Daher lassen für gewöhnlich auf dem Kriya-Weg die meisten Gurus die Schüler warten. Du kommst und willst Kriya Yoga lernen. „Gut, feg den Boden.“ „Nein, ich will Kriya Yoga lernen.“ „Deshalb sagte ich ja, feg den Boden.“ Du hast den Boden ein Jahr lang gekehrt und gesagt: „Ich habe ein Jahr lang gekehrt.“ „Oh, du bist fertig mit einem Jahr Boden kehren? Mach den Abwasch.“ Lass ihn einfach warten, warten und warten. Benutze ihn, nutze ihn aus, beschimpfe ihn, und trotzdem wird sein Vertrauen nicht erschüttert: „Oh, es muss einen Grund geben.“ Wenn er dahin gelangt, dann kann er in die Kriyas initiiert werden. Andernfalls, wenn man ihn in einer bestimmten Weise energetisch hochfährt, so dass sein System über das übliche Maß hinaus pulsiert, wenn dann seine Einstellungen und Emotionen nicht richtig sind, wird er sich selbst immensen Schaden zufügen.
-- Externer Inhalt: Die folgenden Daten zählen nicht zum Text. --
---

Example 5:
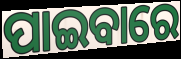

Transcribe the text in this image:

ପାଇବାରେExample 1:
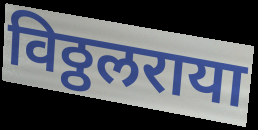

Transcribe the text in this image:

विठ्ठलराया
Aber in der heutigen Welt, um zu dieser Art von Zeit mit Menschen zu gelangen, sie warten zu lassen und all das zu durchlaufen, und wann sie zu dieser Art von Vertrauen gelangen, dann ist diese Einprägung etwas weit hergeholt. Es ist nicht unmöglich, aber es ist etwas weit hergeholt in der modernen Welt.
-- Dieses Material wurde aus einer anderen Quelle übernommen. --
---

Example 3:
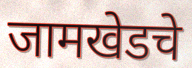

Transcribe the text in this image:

जामखेडचे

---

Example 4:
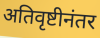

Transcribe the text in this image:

अतिवृष्टीनंतर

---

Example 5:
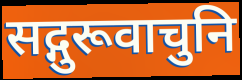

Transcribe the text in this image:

सद्गुरूवाचुनि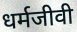
धर्मजीवी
Die Mechanismen des Lebens
Kriya Yoga ist nur wichtig, wenn du Dinge jenseits der Verwirklichung tun willst. Wenn dein Interesse nur ist, diesem Gefängnis irgendwie zu entfliehen und wegzukommen, wenn du nur Erleuchtung oder Mukti willst, dann musst du nicht wirklich den Weg des Kriya Yoga gehen, weil Kriyas so aufwendig sind und so viel Disziplin und Fokus erfordern. Wenn du einfach nur befreit werden willst, dann können Kriyas in geringem Maße eingesetzt werden, es muss nicht zu intensiv sein. Kriya als ein vollständiger Weg ist nicht notwendig, weil es zu viel für die Umsetzung benötigt.
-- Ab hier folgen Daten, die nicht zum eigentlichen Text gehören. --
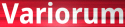
Variorum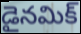
డైనమిక్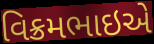
વિક્રમભાઇએ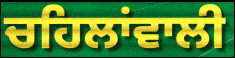
ਚਹਿਲਾਂਵਾਲੀ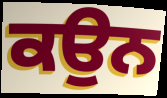
ਕਉਨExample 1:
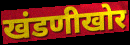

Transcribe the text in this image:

खंडणीखोर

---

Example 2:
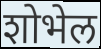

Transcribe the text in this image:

शोभेल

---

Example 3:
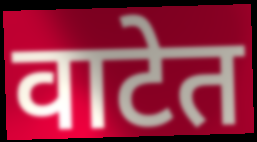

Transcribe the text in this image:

वाटेत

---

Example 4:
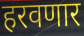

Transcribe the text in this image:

हरवणार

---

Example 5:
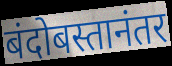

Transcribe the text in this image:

बंदोबस्तानंतर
Wenn du dem Kriya-Weg sehr intensiv folgst, kann es ohne Anleitung einige Lebzeiten dauern, um zu reifen. Wenn es jemanden gibt, der lebt, und der mit dir etwas tun kann, dann kann es in diesem Leben geschehen. Andernfalls ist Kriya ein kleiner Umweg. Mit dem Weg des Kriya suchst du nicht nur nach Verwirklichung, du willst auch die Schöpfungsmechanismen des Lebens kennen. Du willst die Konstruktionsweise des Lebens kennen, wie es aufgebaut ist – was man damit tun kann. Deshalb ist es ein viel längerer Prozess.
Menschen, die mit Kriya nach oben gekommen sind, haben eine völlig andere Art von Präsenz an sich, aufgrund der Beherrschung ihrer Energien. Sie können das Leben auseinandernehmen und es wieder zusammensetzen. Aber wenn du nur andere Wege verfolgst, wie Jnana zum Beispiel, bist du messerscharf, du kannst viele Dinge mit deinem Verstand tun, aber dennoch gibt es nicht viel, was du mit deiner Energie tun kannst. Wenn du auf dem Bhakti-Weg bist, gibt es nichts, was du tun kannst und es ist dir egal, du willst dich einfach nur auflösen. Wenn du auf dem Weg des Karma Yoga bist, dann tust du vieles in der Welt, aber du kannst nichts mit dir selbst machen. Aber Kriya Yogis können mit sich selbst in Bezug auf Energie tun, was immer sie wollen, und sie können auch mit der Welt eine Menge bewirken.